Mitch Gonzales provides some cinema magic in animating the snakes of the Gorgons, but before we get to see them, there are many well-staged attack sequences in which the victims are effectively bathed in a frightening green light, courtesy of the production's lighting designer, Rosa Cano. She efficiently adds in a number of other hues as well throughout the film that set a horrific tone, and mask absent scenery.
One of the production's strongest assets is the original score composed by Reber Clark, which recalls moments from James Bernard's scores for Hammer and adds tension and suspense at key times throughout the film. I believe this is the first fully-realized score for one of Kennedy's films, and it's a very strong piece of work that uplifts the picture whenever needed, and I positively love the main title. The photography by Martin Torres and Joshua Kennedy is also very well done, as is Derek Koch's sound mixing.
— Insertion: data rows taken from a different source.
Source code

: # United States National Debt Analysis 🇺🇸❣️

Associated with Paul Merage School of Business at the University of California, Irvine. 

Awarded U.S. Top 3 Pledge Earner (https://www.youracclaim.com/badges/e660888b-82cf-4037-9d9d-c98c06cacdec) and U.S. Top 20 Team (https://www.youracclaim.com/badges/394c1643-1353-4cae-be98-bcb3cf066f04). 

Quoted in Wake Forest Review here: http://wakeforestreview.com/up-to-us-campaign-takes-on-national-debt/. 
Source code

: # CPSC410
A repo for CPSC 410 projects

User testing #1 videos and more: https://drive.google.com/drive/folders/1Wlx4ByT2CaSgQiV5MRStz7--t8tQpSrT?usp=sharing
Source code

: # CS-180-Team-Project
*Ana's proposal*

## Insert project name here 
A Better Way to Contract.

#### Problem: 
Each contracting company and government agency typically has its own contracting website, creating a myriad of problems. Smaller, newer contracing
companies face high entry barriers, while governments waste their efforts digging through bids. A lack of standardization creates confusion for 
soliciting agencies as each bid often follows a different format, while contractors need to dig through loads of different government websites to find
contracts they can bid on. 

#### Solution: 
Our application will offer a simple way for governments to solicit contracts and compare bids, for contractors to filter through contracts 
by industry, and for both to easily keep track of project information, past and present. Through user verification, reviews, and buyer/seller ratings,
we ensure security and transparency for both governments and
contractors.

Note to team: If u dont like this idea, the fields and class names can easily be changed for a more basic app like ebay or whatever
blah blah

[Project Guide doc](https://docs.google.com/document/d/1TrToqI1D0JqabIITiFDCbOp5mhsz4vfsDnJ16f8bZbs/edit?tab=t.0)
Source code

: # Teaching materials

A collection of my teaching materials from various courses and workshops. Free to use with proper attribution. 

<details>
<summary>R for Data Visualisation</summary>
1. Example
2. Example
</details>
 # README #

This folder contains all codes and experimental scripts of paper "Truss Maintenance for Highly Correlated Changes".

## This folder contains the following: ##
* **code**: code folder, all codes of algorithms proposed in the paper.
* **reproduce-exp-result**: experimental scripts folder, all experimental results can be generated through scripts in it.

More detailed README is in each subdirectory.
I haven't mentioned any of the Hammer references in the film, and there are a plenty from the swirling leaves familiar to those with Terence Fisher's Hammer work, Dugdale's wearing of a brown cloak with a fur-lined hood, echoing Barbara Shelley's raiment in a sequence in The Gorgon, and the inclusion of lines of dialogue and visual cues and shot selection recalling past Hammer pictures. There are undoubtedly many more.
Do I have any criticisms of the film? At times, I hoped for something that would bring us as an audience more into the village of Carlsdadt, perhaps a sequence with our main characters walking through the city streets and having people shut and bolt their windows. Such a scene would probably have been beyond Kennedy's financial means however. I would have also liked to see more exploration of what drove the Gorgons' predatory attacks.
Nevertheless, on a limited budget, Kennedy has worked wonders, even more amazingly when you consider the fact that he completed principal photography for the film within seven days. He's not only created a tribute and a testament to Hammer horror, he's provided a worthy showcase for some of the studio's talent that we're lucky to have still with us, and most of all, given us an entertaining film worth revisiting again and again.